§ TEXT PASSAGE
·····
# Will the Loyal Primarchs that are still alive return



## Emperorguard500 (May 5, 2010)

isn't there at least 4-5 loyal primarchs that are still alive, but they are currently missiong, and the imperium does not know where they are.. lion'el is in a stasis pood.. will he ever come back.. for fluff........ or something cause that would be epic..

what primarchs which were loyal the empire, and are possibly still alive...


----------



## Child-of-the-Emperor (Feb 22, 2009)

Try checking out the search function or Heresy's Background FAQ before posting new threads (especially on topics which have no doubt come up before).

A simple browse came up with this thread, which may give you the answers/debate you seek.


----------



## Baron Spikey (Mar 26, 2008)

If you ask me I believe that the only Loyalist Primarch still alive is Lion El'Jonson and even then it's only because of the situation he's in plus the fact GW have explicitly said he's just sleeping.

I think Russ, Corax, the Khan, and Vulkan are dead. Some people say that Russ said he's return at the Wolf Time to fight Chaos, I say- so what? I can say I'll be back in 10,000 years to climb a mountain and punch out God, neither myself or the Primarchs have shown that degree of foresight for either statement to be true.


----------



## sethgabriel1990 (Sep 21, 2010)

i disagree baron, i like to think that maybe they will come back, (some not all maybe) but im just nostalgic :grin: i think it would be cool if russ came back and wreaked havoc for a while, but i think its been said before that the imperium would'nt like it, as they'd still no doubt stand for the old ideals of the empire, and try to bring it back to its former grandeur


----------



## ckcrawford (Feb 4, 2009)
·····
§ INFORMATION PROVIDED
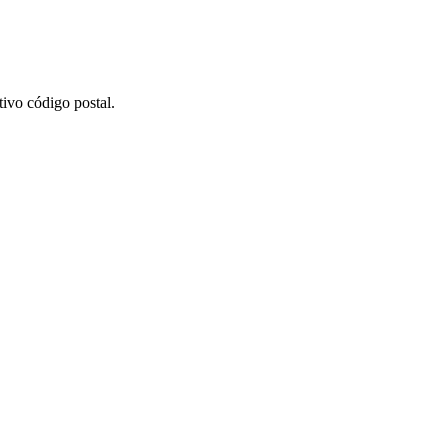
ivo código postal.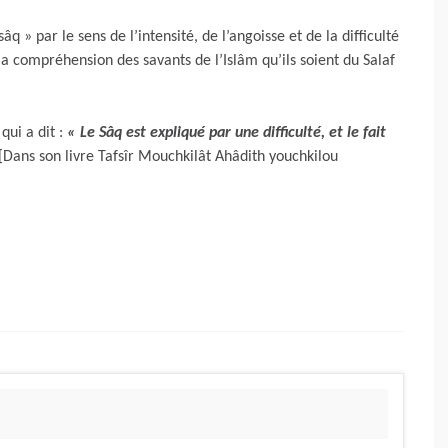
q » par le sens de l’intensité, de l’angoisse et de la difficulté
 la compréhension des savants de l’Islâm qu’ils soient du Salaf
qui a dit :
« Le Sâq est expliqué par une difficulté, et le fait
[Dans son livre Tafsîr Mouchkilât Ahâdith youchkilou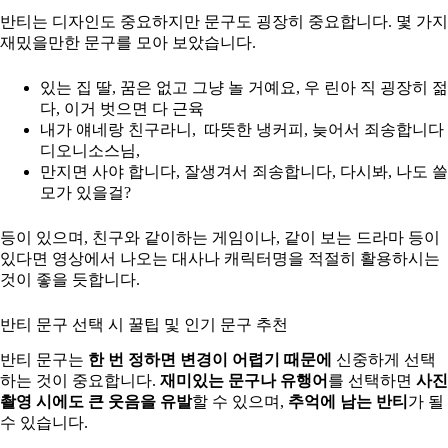
반티는 디자인도 중요하지만 문구도 굉장히 중요합니다. 몇 가지
재밌을만한 문구를 모아 보았습니다.
있는 집 딸, 꿈은 없고 그냥 놀 거예요, 우 린아 직 굉장히 젊
다, 이거 벗으면 다 근육
내가 얘네랑 친구라니, 따뜻한 냉커피, 늦어서 죄송합니다
디오니소스님,
만지면 사야 합니다, 잘생겨서 죄송합니다, 다시봐, 나도 쓸
모가 있을걸?
등이 있으며, 친구와 같이하는 게임이나, 같이 보는 드라마 등이
있다면 영상에서 나오는 대사나 캐릭터명을 적절히 활용하시는
것이 좋을 듯합니다.
반티 문구 선택 시 꿀팁 및 인기 문구 추천
반티 문구는
한 번 정하면 변경이 어렵기 때문에
신중하게 선택
하는 것이 중요합니다.
재미있는 문구나 유행어
를 선택하면
사진
촬영 시에도 큰 웃음을 유발
할 수 있으며,
추억에 남는 반티
가 될
수 있습니다.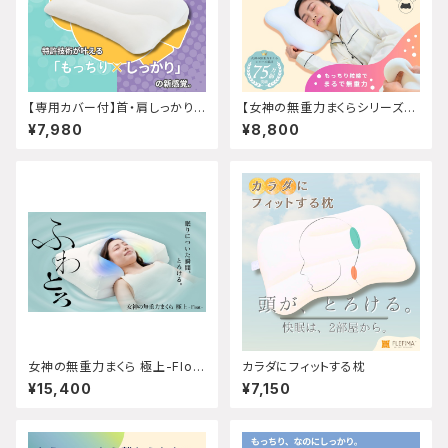
【専用カバー付】首・肩しっかりフ
【女神の無重力まくらシリーズ】
ィットする枕
Motto FuwaMochi カバーセ
¥7,980
¥8,800
ット
女神の無重力まくら 極上-Float
カラダにフィットする枕
-
¥15,400
¥7,150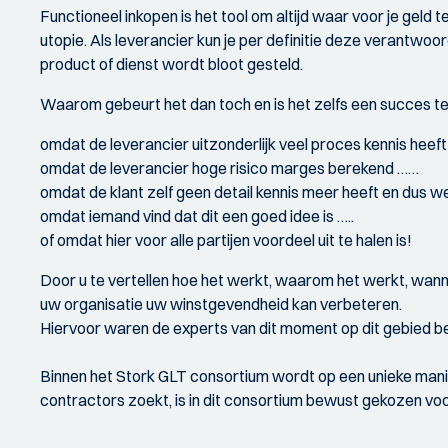
Functioneel inkopen is het tool om altijd waar voor je geld t
utopie. Als leverancier kun je per definitie deze verantwoo
product of dienst wordt bloot gesteld.
Waarom gebeurt het dan toch en is het zelfs een succes 
omdat de leverancier uitzonderlijk veel proces kennis heeft 
omdat de leverancier hoge risico marges berekend ……
omdat de klant zelf geen detail kennis meer heeft en dus we
omdat iemand vind dat dit een goed idee is …..
of omdat hier voor alle partijen voordeel uit te halen is!
Door u te vertellen hoe het werkt, waarom het werkt, wannee
uw organisatie uw winstgevendheid kan verbeteren.
Hiervoor waren de experts van dit moment op dit gebied b
Binnen het Stork GLT consortium wordt op een unieke man
contractors zoekt, is in dit consortium bewust gekozen vo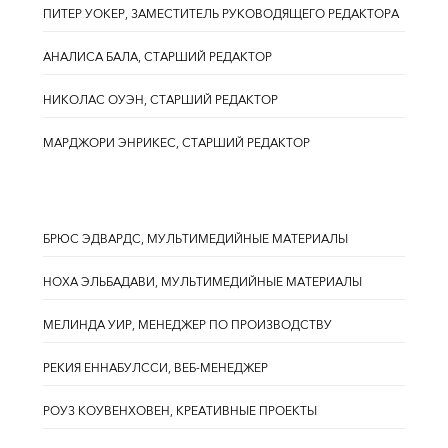
ПИТЕР УОКЕР, ЗАМЕСТИТЕЛЬ РУКОВОДЯЩЕГО РЕДАКТОРА
АНАЛИСА БАЛА, СТАРШИЙ РЕДАКТОР
НИКОЛАС ОУЭН, СТАРШИЙ РЕДАКТОР
МАРДЖОРИ ЭНРИКЕС, СТАРШИЙ РЕДАКТОР
БРЮС ЭДВАРДС, МУЛЬТИМЕДИЙНЫЕ МАТЕРИАЛЫ
НОХА ЭЛЬБАДАВИ, МУЛЬТИМЕДИЙНЫЕ МАТЕРИАЛЫ
МЕЛИНДА УИР, МЕНЕДЖЕР ПО ПРОИЗВОДСТВУ
РЕКИЯ ЕННАБУЛССИ, ВЕБ-МЕНЕДЖЕР
РОУЗ КОУВЕНХОВЕН, КРЕАТИВНЫЕ ПРОЕКТЫ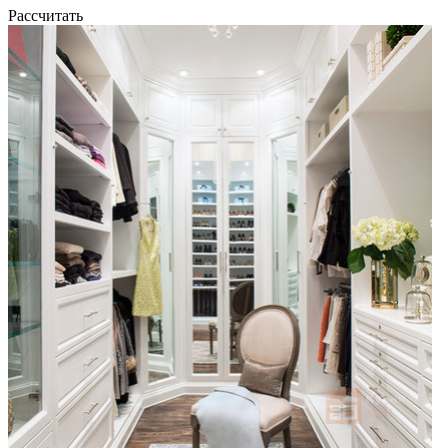
Рассчитать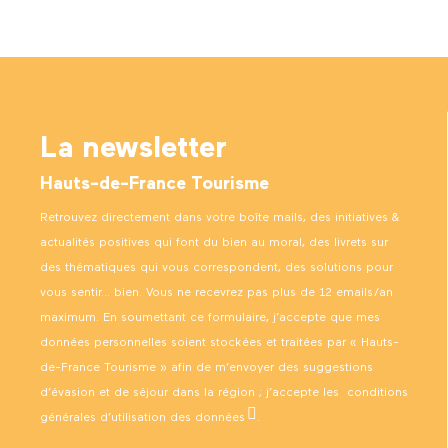
La newsletter
Hauts-de-France Tourisme
Retrouvez directement dans votre boîte mails, des initiatives &
actualités positives qui font du bien au moral, des livrets sur
des thématiques qui vous correspondent, des solutions pour
vous sentir… bien. Vous ne recevrez pas plus de 12 emails/an
maximum. En soumettant ce formulaire, j’accepte que mes
données personnelles soient stockées et traitées par « Hauts-
de-France Tourisme » afin de m’envoyer des suggestions
d’évasion et de séjour dans la région ; j’accepte les
conditions
générales d’utilisation des données
.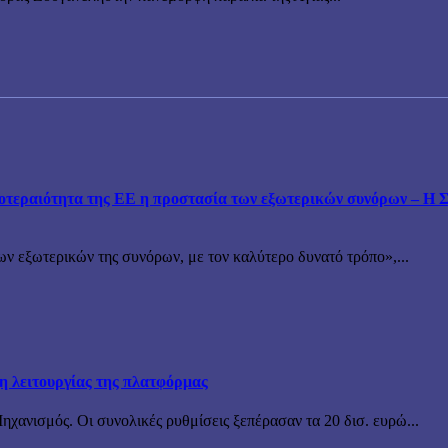
εραιότητα της ΕΕ η προστασία των εξωτερικών συνόρων – Η Συ
ν εξωτερικών της συνόρων, με τον καλύτερο δυνατό τρόπο»,...
ξη λειτουργίας της πλατφόρμας
χανισμός. Οι συνολικές ρυθμίσεις ξεπέρασαν τα 20 δισ. ευρώ...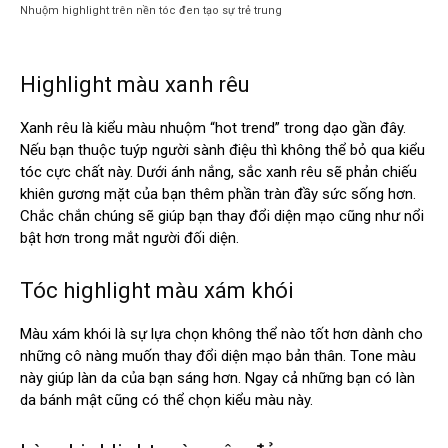
Nhuộm highlight trên nền tóc đen tạo sự trẻ trung
Highlight màu xanh rêu
Xanh rêu là kiểu màu nhuộm “hot trend” trong dạo gần đây.
Nếu bạn thuộc tuýp người sành điệu thì không thể bỏ qua kiểu
tóc cực chất này. Dưới ánh nắng, sắc xanh rêu sẽ phản chiếu
khiên gương mặt của bạn thêm phần tràn đầy sức sống hơn.
Chắc chắn chúng sẽ giúp bạn thay đổi diện mạo cũng như nổi
bật hơn trong mắt người đối diện.
Tóc highlight màu xám khói
Màu xám khói là sự lựa chọn không thể nào tốt hơn dành cho
những cô nàng muốn thay đổi diện mạo bản thân. Tone màu
này giúp làn da của bạn sáng hơn. Ngay cả những bạn có làn
da bánh mật cũng có thể chọn kiểu màu này.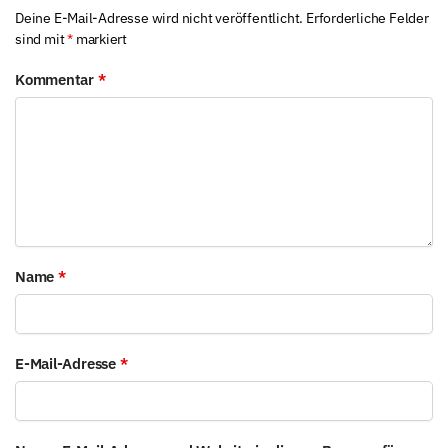
Deine E-Mail-Adresse wird nicht veröffentlicht.
Erforderliche Felder
sind mit
*
markiert
Kommentar
*
Name
*
E-Mail-Adresse
*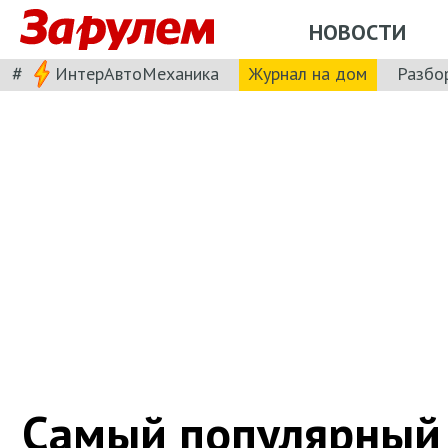
НОВОСТИ
#
ИнтерАвтоМеханика
Журнал на дом
Разбо
Самый популярный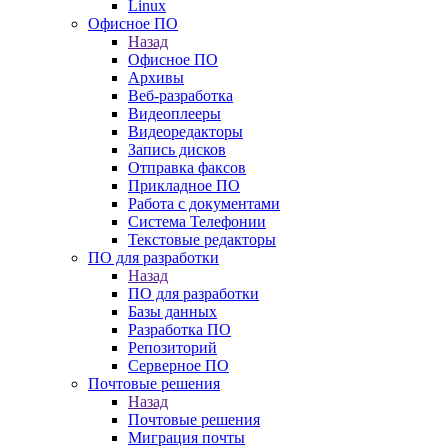
Linux
Офисное ПО
Назад
Офисное ПО
Архивы
Веб-разработка
Видеоплееры
Видеоредакторы
Запись дисков
Отправка факсов
Прикладное ПО
Работа с документами
Система Телефонии
Текстовые редакторы
ПО для разработки
Назад
ПО для разработки
Базы данных
Разработка ПО
Репозиторий
Серверное ПО
Почтовые решения
Назад
Почтовые решения
Миграция почты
·····
§ PROBLEM DESCRIPTION
In the forum thread on loyal primarchs, which four primarchs does Baron Spikey think are dead?

§ EXERCISE RESULT
Russ, Corax, the Khan, and Vulkan.